Given that New York City is the largest US city with a population of nearly 8.5 million people, the Zero Waste plan is massive. The programme is extensive in nature and includes many individual initiatives. Given this structure, some initiatives have had internal institutional challenges –– however, the plan overall has been a great success.
The success of recycling, re-use, re-purposing, and organics programmes require the active participation of citizens, and creating behavioral change is a long-term challenge. As a means of tackling this challenge, the City’s Zero Waste programme has developed tactics for encouraging new habits by directing energy and resources to the development of educational programs which have proven to be successful.
The city has worked to make it much easier to recycle and repurpose materials for individual citizens and, as a result, has diverted 118,000 tonnes of organic material, 10,000 tonnes of textiles and e-waste, and 3,000 tonnes of hazardous waste thus far, in addition to donating 26,000 tonnes of material. As of right now, the organics programme alone serves more than 1.2 million people. The City’s reduction plan is multi-faceted and does not stop at recycling or diversion; instead, the plan has developed pathways to reduce, re-use, and re-purpose collected materials. In one particularly creative instance, Zero Waste has established a long-term re-purposing partnership which uses recycled paper collected in Manhattan to create pizza boxes on Staten Island. In the first year of the program, the City diverted more than 600,000 tonnes of organics and recyclables and transformed these waste streams into compost, renewable energy, and raw materials.
The environmental benefits of New York City’s Zero Waste programme are manifold. Beyond mitigating greenhouse gas emissions by minimizing the amount of waste sent to landfills, with a goal of sending no waste to landfills by 2030, the plan collects and recycles more than 10 million pounds of electronic waste which contain highly toxic pollutants. The City’s e-waste collection practice also captures valuable materials used in electronics, which could result in changing practices in the technological sector and reduce the need to extract more raw materials.

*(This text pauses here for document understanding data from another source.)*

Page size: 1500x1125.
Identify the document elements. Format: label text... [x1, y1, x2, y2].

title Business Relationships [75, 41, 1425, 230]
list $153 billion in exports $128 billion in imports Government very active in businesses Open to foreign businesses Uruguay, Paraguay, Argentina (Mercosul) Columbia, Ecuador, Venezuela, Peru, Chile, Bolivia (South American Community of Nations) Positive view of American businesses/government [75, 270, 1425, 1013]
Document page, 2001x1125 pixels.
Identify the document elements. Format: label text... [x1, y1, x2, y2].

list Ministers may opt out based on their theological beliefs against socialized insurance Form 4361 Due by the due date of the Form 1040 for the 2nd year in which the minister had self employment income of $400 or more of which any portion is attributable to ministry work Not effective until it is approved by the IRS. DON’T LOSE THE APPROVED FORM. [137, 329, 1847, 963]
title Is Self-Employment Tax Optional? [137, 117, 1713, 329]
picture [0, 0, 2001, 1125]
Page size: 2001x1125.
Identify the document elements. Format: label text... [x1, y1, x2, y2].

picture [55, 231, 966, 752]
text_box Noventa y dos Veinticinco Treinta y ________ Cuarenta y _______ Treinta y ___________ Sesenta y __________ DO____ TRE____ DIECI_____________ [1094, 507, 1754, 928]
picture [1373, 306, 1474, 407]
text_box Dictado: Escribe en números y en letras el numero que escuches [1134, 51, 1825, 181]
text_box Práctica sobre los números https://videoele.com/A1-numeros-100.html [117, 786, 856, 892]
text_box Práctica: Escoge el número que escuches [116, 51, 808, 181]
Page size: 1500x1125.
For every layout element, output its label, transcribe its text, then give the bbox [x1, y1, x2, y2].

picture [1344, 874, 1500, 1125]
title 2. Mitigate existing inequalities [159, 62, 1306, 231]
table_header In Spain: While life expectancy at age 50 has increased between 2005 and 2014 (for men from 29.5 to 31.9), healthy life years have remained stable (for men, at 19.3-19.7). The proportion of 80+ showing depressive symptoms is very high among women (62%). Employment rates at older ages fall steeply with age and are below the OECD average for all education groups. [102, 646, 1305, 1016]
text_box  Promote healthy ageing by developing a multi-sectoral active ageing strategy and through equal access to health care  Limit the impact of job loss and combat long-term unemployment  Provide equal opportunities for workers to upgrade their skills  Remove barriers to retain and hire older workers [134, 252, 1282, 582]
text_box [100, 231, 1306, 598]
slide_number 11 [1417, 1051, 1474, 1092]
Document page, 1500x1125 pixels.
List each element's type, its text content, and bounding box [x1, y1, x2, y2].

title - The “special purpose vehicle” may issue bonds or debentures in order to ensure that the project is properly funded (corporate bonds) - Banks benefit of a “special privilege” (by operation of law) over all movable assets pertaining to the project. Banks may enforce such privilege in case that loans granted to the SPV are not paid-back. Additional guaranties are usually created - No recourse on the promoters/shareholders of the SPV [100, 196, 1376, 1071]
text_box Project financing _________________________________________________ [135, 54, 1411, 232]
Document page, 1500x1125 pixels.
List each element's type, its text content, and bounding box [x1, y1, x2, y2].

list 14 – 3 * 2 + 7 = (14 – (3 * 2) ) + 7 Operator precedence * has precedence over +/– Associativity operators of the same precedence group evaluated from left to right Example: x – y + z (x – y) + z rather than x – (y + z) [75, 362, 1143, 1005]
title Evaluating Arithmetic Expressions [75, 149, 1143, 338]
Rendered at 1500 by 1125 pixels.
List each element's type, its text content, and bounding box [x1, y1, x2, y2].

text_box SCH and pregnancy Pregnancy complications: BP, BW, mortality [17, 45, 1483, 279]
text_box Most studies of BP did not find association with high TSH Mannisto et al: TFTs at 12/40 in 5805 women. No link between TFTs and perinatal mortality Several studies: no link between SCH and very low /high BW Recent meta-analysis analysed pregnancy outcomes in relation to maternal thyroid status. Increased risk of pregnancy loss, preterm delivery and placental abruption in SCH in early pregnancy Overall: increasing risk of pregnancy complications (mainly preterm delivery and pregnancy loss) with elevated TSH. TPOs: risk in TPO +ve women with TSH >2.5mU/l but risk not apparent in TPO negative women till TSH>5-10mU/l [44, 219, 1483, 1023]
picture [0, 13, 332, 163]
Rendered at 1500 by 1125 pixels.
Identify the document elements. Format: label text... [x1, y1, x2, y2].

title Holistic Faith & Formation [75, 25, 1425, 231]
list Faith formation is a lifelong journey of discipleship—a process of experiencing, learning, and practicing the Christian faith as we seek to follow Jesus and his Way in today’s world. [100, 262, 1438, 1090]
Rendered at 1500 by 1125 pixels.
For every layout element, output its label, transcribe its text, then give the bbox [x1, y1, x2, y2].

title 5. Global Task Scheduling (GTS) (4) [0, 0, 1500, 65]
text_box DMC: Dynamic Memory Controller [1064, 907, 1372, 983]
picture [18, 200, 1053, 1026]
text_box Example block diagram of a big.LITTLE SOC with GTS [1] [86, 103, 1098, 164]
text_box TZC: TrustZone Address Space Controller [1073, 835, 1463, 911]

The consideration paid to re-use has resulted in the development of a donateNYC network which collects more than 50,000 tonnes of furniture, textiles, and appliances, extending the life of those products.
On the educational front, the Zero Waste project has trained over 13,000 people to develop more sustainable practices and has given more than 400,000 people access to recycling. The programme’s pamphlets have been translated into 15 languages, demonstrating a dedication to accessibility. The initiative has a central focus on teaching behavioral change, and the Zero Waste Schools programme has been incorporated into more than 100 schools, reaching nearly 50,000 public school students. Proving the big impact of the small actions of many, the initiative’s collaboration with the GreeNYC programme has encouraged 100,000 people to opt out of junk mail resulting in 20 million pounds of paper saved per year.
New York City’s Zero Waste programme commits to sending zero waste to landfills by 2030 and, in so doing, establishes the City’s dedication to climate action. The success of this programme will mean that nearly 8.5 million people have learned to live more sustainable in their everyday practices –– the potential for a ripple effect is massive.
Zero Waste’s curbside organics programme is the largest in the country, and sets a new precedent for other major cities by proving that the largest city in the Western Hemisphere which generates 6 million tonnes of trash per year can successfully adopt ambitious waste-reduction strategies.